In which you learn how to consolidate multiple transformation matrices into a single matrix.
The benefit of matrices is realized when you consolidate a long sequence of them into a single matrix. The matrices are consolidated by multiplying them together. How exactly do you multiply two rectangular grids of numbers?
GLSL has a native matrix type in mat4, and the * operator is overloaded to support matrix multiplication:
mat4 chain = scaleMatrix * rotateMatrix * translateMatrix;However, usually you will consolidate the matrices on the CPU, where GLSL's matrix multiplication routine is out of reach. JavaScript doesn't have a native matrix type. Suppose you write your own Matrix4 class and give it a multiplyMatrix method. You'd then multiply the matrices together with code like this:
const chain = scaleMatrix.multiplyMatrix(rotateMatrix).multiplyMatrix(translateMatrix);How would you implement the multiplyMatrix method?
You've seen how matrix-vector multiplication works. Each row of the matrix gets dotted with the vector to produce the components of the product vector. Matrix-matrix multiplication is an extension of this idea.

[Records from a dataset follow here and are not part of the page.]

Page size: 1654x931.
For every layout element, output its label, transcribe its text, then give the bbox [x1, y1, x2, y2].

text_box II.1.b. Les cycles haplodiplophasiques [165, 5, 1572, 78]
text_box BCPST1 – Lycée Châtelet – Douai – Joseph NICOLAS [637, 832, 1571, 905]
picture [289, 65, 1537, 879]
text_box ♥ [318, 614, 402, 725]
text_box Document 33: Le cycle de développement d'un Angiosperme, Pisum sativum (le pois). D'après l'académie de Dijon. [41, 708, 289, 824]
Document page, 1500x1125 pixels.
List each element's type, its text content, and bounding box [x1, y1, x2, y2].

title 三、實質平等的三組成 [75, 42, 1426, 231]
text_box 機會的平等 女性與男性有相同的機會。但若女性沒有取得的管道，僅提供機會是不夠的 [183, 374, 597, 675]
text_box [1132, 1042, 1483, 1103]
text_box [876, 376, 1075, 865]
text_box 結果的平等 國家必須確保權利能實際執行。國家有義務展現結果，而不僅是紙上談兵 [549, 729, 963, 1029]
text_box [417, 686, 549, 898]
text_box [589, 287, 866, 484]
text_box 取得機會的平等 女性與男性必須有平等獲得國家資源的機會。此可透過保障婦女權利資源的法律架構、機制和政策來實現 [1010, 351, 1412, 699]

The product of multiplying two 4x4 matrices is itself a 4x4 matrix. Each component of this new matrix is computed by dotting a row from the left operand matrix and a column from the right operand matrix. Get a visceral feel for what vectors are involved by hovering your mouse over or tapping a component in one of the right-hand side matrices in this multiplication:
When you hover your mouse over the component in the first row and first column, which vector from the left operand is dotted with which vector from the second operand? What changes when you move to the second column? The third column? The fourth column? The second row?

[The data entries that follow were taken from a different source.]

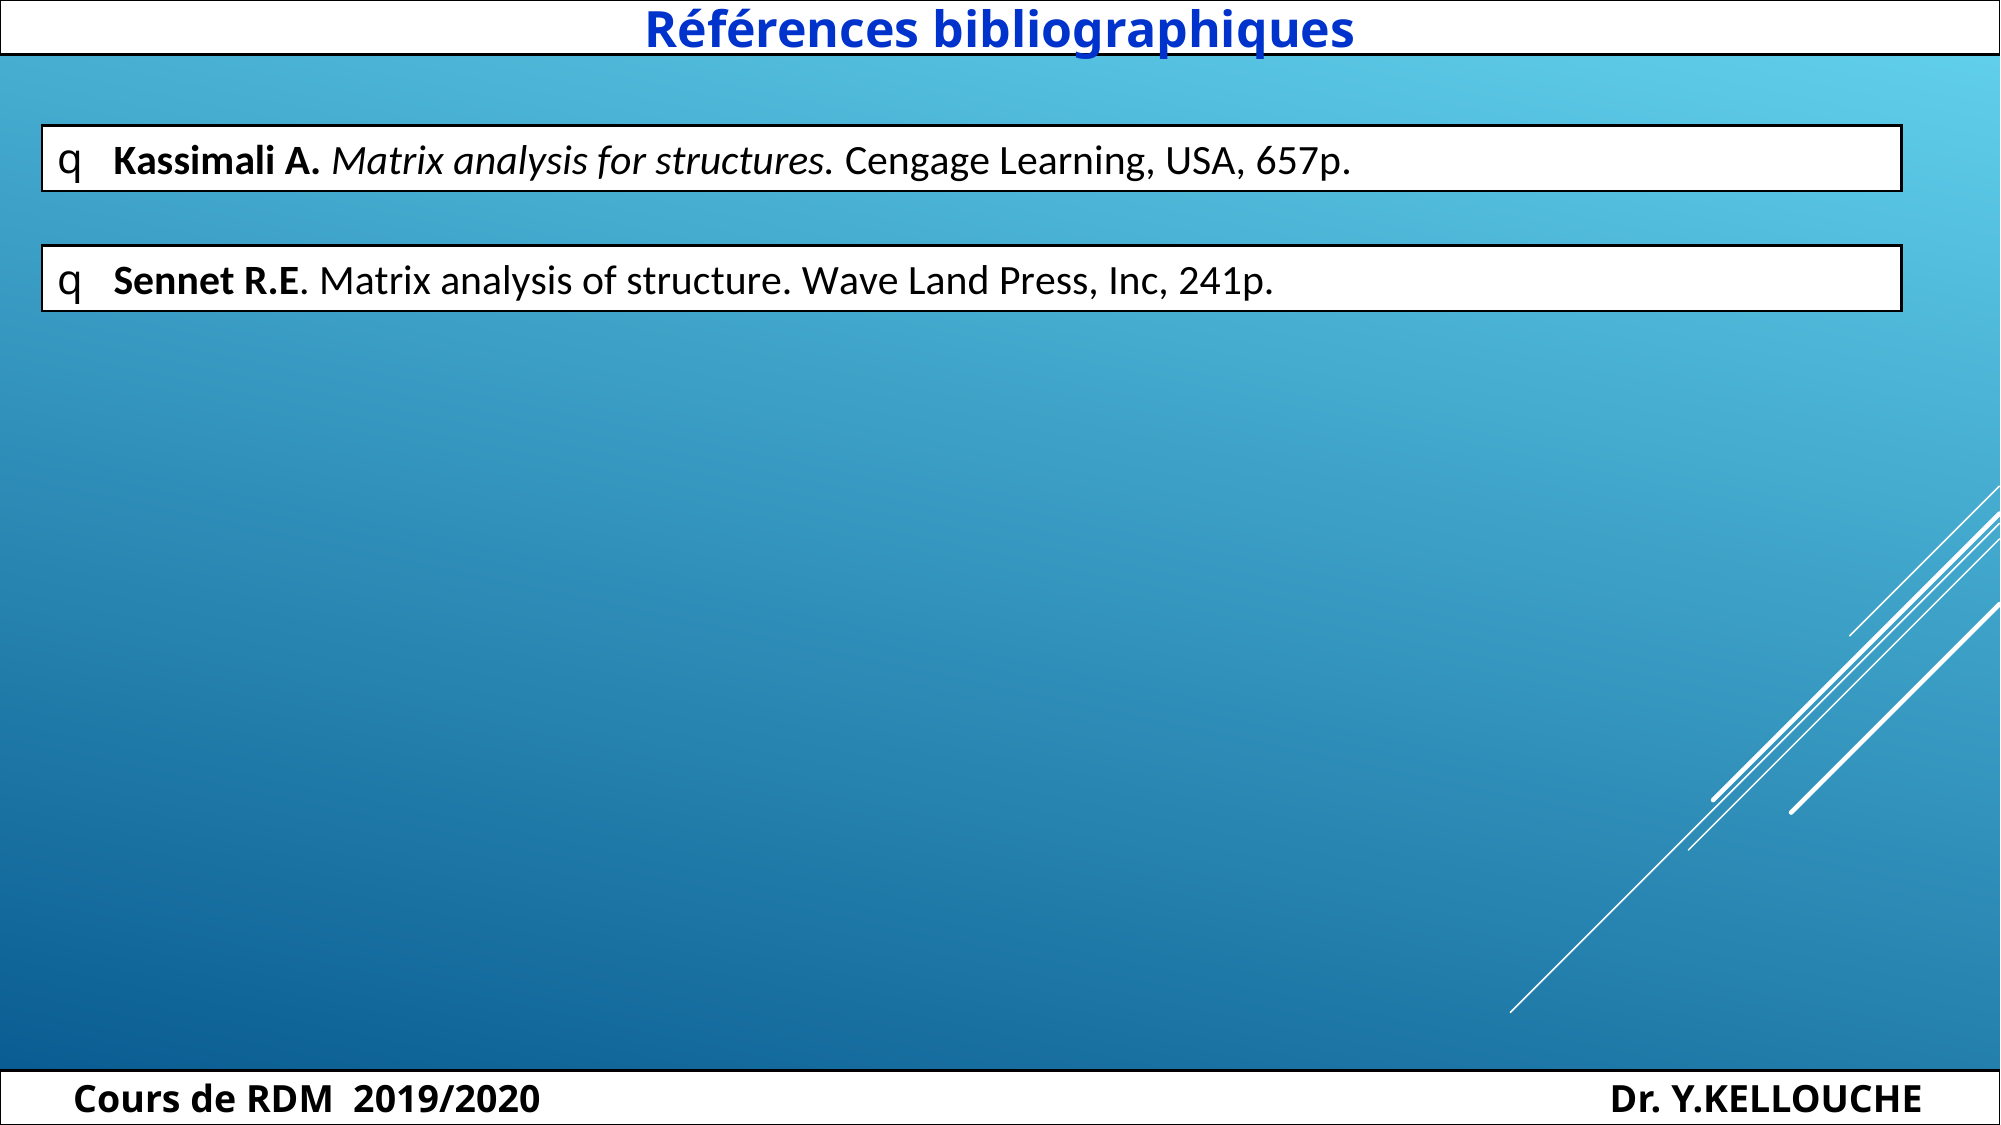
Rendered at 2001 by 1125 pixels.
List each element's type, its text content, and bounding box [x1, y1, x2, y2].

text_box Cours de RDM 2019/2020 Dr. Y.KELLOUCHE [0, 1070, 2000, 1125]
text_box Sennet R.E. Matrix analysis of structure. Wave Land Press, Inc, 241p. [42, 245, 1902, 312]
text_box Kassimali A. Matrix analysis for structures. Cengage Learning, USA, 657p. [42, 125, 1902, 191]
text_box Références bibliographiques [0, 0, 2000, 55]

Based on your exploration, you compose this pseuocode formula for calculating the component at row r and column c of the product matrix:
product[r, c] = dot(row r of left, column c of right)Computing all 16 components is tedious to do by hand. You will let the computer do the work. To eliminate the slight overhead of loops and function calls, graphics developers will often write out the dot products. These four equations, for example, compute the components in the top row of the product matrix:
$$ \begin{aligned} p_{00} &= l_{00} \times r_{00} + l_{01} \times r_{10} + l_{02} \times r_{20} + l_{03} \times r_{30} \\ p_{01} &= l_{00} \times r_{01} + l_{01} \times r_{11} + l_{02} \times r_{21} + l_{03} \times r_{31} \\ p_{02} &= l_{00} \times r_{02} + l_{01} \times r_{12} + l_{02} \times r_{22} + l_{03} \times r_{32} \\ p_{03} &= l_{00} \times r_{03} + l_{01} \times r_{13} + l_{02} \times r_{23} + l_{03} \times r_{33} \\ \end{aligned} $$
This notation follows the convention of listing first the row and then the column in the subscripts. For example, \(p_{02}\) refers to the component at row 0 and column 2.
The remaining rows are computed similarly.